Are these challenges reason enough to ban Excel from the building? Of course not – the technology is empowering for the business and liberating for IT – when used correctly …

  • … for quick solutions where IT resources are constrained
  • … for prototyping and requirements gathering: Project teams should encourage the use of excel for modeling
  • … for final-format reporting: Lots of detailed IT requests can come from end users fiddling with sorts, column order, fonts, etc. If it fits with the report delivery requirements, consider giving final look/feel control to the business by using Excel to create reports
  • … for low-volume, “fast-twitch” analytics: Many of these “solution requirements” are just different data sets – but aggregated from multiple sources and/or multiple years. Use the fancy IT platforms to do the aggregation, but use Excel for the query / analytics tool

Creating win-win situations with Excel

Project managers and systems analysts need to invest a little time into these conversations; we need to solve these problems but must be aware of organizational change (the Best Solution will probably be different than what we currently use) as well as budget limitations (we don’t have unlimited resources or time to develop the Perfect Solution).

1. Outside of any specific project, IT should work to empower the business with as much direct, automated access to source data as is practical. Document how to create ODBC connections, provide effective meta-data (think views with master data values, not cryptic foreign keys views, pointing to non-transactional data warehouses / extract that separate potential runaway queries from production databases).

2. Before any project, invest some time discussing Requirements, and the difference between what I have, what I want, and what I need.

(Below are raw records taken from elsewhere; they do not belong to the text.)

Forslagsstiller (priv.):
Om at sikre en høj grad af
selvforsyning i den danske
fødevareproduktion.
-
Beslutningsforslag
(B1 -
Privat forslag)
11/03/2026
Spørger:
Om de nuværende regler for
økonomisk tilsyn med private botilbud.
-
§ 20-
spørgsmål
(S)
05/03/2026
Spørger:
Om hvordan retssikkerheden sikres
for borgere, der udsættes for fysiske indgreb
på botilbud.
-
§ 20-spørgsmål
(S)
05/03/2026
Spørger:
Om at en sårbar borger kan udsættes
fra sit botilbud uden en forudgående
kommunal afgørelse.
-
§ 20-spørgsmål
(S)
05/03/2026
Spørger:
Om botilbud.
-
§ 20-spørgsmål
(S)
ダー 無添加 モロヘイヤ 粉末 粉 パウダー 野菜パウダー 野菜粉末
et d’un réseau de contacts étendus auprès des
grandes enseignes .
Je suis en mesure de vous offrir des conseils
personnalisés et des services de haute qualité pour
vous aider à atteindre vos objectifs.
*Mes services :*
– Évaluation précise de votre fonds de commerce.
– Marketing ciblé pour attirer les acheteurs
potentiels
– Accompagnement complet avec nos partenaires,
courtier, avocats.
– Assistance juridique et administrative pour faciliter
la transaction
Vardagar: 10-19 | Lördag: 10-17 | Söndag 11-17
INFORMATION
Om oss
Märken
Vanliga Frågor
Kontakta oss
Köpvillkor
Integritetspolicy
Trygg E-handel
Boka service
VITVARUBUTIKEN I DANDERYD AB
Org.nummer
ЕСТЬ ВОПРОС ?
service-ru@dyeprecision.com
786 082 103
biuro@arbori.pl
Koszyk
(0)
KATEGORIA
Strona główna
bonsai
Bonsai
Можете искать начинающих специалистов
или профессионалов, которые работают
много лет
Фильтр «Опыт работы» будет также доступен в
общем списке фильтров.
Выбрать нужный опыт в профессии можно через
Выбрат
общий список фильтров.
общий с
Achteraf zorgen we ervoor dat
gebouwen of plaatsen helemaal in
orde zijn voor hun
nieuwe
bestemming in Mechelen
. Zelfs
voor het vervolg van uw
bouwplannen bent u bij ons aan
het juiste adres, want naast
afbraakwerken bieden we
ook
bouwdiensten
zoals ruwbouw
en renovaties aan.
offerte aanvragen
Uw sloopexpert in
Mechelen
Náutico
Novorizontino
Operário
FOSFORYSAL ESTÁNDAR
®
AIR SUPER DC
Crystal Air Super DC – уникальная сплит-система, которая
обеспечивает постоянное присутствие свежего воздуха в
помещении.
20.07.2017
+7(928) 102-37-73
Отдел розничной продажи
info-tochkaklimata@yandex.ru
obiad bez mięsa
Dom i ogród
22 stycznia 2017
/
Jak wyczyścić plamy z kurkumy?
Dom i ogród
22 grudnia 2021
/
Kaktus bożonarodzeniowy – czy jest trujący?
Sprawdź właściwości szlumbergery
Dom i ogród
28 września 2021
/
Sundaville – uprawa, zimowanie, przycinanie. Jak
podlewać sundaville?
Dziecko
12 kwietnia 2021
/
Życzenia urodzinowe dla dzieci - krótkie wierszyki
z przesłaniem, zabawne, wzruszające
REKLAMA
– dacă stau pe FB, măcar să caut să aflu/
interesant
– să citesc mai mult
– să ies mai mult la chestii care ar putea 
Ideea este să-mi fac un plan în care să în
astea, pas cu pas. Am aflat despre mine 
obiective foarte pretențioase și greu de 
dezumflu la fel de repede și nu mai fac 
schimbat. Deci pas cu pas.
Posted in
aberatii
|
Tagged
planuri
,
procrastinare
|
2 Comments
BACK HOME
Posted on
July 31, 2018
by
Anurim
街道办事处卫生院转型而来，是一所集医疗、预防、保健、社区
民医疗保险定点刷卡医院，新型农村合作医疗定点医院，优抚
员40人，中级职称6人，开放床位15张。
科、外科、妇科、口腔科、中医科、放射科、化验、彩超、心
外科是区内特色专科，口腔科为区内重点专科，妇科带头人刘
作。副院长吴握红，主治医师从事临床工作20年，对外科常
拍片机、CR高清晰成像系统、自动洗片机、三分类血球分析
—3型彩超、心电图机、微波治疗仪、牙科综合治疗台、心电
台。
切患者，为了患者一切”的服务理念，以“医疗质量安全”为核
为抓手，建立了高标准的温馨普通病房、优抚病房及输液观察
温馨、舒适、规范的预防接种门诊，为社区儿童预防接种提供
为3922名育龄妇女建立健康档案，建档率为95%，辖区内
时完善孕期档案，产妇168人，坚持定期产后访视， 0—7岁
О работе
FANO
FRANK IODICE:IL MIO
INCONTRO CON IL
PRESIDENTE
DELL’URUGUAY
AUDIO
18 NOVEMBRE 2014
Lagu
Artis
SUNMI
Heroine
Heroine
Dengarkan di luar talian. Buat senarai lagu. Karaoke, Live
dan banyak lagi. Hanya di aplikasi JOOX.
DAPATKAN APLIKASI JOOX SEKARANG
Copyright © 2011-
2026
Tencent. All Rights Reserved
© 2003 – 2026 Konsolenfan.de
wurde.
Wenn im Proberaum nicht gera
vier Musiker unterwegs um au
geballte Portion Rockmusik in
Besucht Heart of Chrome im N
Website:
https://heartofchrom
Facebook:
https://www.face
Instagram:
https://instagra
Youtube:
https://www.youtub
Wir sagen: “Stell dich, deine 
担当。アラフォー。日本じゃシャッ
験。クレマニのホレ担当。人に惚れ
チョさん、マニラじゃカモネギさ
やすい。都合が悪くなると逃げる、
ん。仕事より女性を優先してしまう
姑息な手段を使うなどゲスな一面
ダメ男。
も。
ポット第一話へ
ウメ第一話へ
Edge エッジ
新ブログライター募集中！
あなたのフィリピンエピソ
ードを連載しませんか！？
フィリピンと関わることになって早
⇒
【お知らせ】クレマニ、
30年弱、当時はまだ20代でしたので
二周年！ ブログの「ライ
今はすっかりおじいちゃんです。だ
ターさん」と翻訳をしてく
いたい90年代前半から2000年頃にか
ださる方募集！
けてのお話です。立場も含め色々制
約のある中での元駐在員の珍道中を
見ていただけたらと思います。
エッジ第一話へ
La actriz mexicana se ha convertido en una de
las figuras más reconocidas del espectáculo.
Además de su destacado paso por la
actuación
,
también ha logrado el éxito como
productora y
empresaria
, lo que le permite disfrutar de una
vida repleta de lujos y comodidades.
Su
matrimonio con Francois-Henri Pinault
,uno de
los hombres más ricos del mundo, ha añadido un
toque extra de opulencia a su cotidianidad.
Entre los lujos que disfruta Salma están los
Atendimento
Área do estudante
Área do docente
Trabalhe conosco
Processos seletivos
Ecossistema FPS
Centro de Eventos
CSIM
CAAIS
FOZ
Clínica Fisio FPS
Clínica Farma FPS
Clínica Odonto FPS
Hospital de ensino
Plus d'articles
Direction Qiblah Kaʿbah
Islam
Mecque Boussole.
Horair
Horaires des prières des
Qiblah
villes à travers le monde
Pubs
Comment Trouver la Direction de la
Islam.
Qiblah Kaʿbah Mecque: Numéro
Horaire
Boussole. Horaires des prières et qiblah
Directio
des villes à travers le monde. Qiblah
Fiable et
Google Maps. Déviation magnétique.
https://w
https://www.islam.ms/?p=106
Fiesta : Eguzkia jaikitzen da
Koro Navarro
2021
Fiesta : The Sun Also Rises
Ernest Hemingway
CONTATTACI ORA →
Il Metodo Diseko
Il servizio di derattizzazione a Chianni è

  • NB: This should be clearly understood before you move on to …

3. Build buy in to the solution, and give credibility to the work already accomplished, by using the Excel solution as a basis for what the end should look like; a jump start on the requirements, business rules, data sources and flows, etc.

Excel is a local optimization, that can be quite effective until the scope of the solution expands to cover a large part of the business.

This Post Has One Comment

  1. Great post. The very discussion I needed.

    It would be nice to see a follow-up on strategies to make the move to an RDBMS when the spreadsheet data is already is already spread across several sheets/workbooks.